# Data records
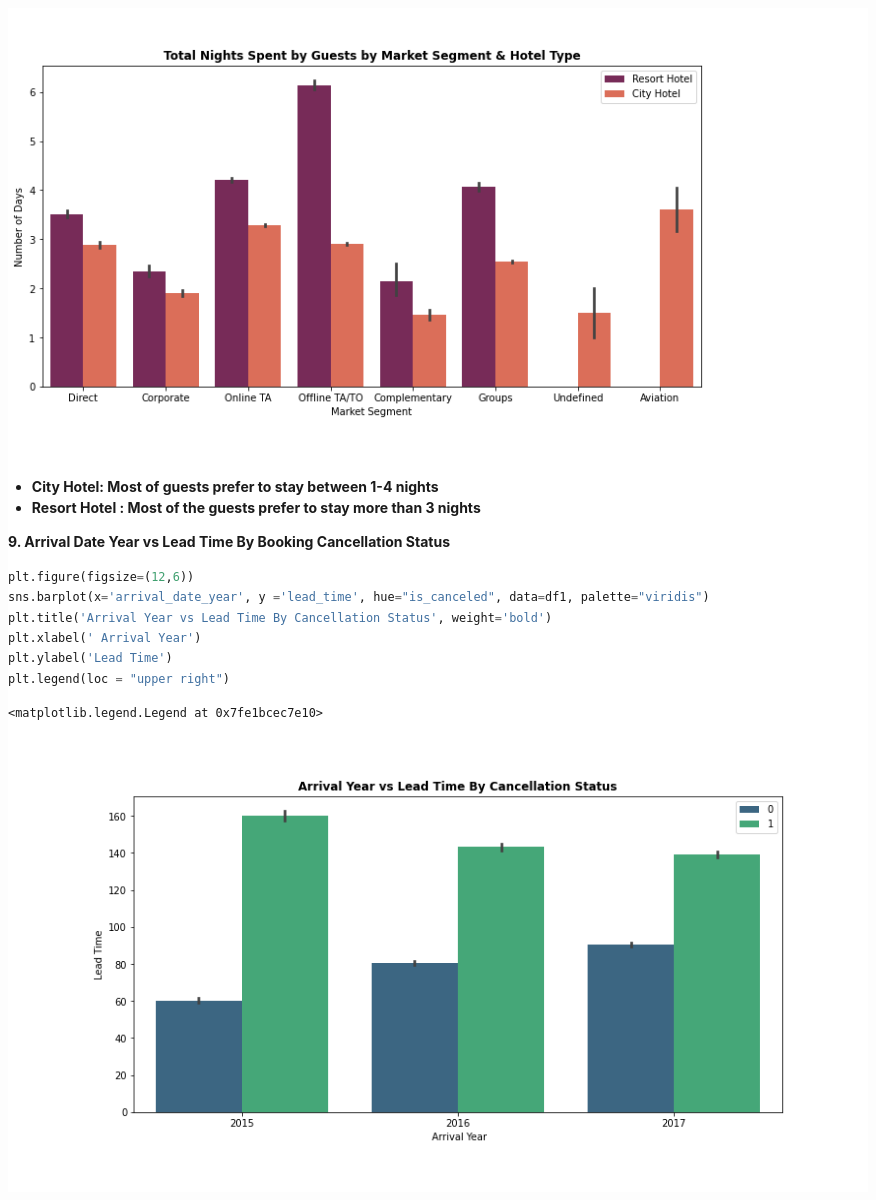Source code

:   <img width="700" height="450" src="https://raw.githubusercontent.com/ChaithanyaVamshi/chaithanyavamshi.github.io/master/img/posts/output_58_1.png">
</p>
    


- **City Hotel:  Most of guests prefer to stay between 1-4 nights**
- **Resort Hotel : Most of the guests prefer to stay more than 3 nights**

**9. Arrival Date Year vs Lead Time By Booking Cancellation Status**


```python
plt.figure(figsize=(12,6))
sns.barplot(x='arrival_date_year', y ='lead_time', hue="is_canceled", data=df1, palette="viridis")
plt.title('Arrival Year vs Lead Time By Cancellation Status', weight='bold')
plt.xlabel(' Arrival Year')
plt.ylabel('Lead Time')
plt.legend(loc = "upper right")
```




    <matplotlib.legend.Legend at 0x7fe1bcec7e10>



<p align="center">
  <img width="700" height="450" src="https://raw.githubusercontent.com/ChaithanyaVamshi/chaithanyavamshi.github.io/master/img/posts/output_61_1.png">
</p>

# What you have to do
The answer must consist of each line from the data that includes the string "githubusercontent".

# Output for this task
:   <img width="700" height="450" src="https://raw.githubusercontent.com/ChaithanyaVamshi/chaithanyavamshi.github.io/master/img/posts/output_58_1.png">
  <img width="700" height="450" src="https://raw.githubusercontent.com/ChaithanyaVamshi/chaithanyavamshi.github.io/master/img/posts/output_61_1.png">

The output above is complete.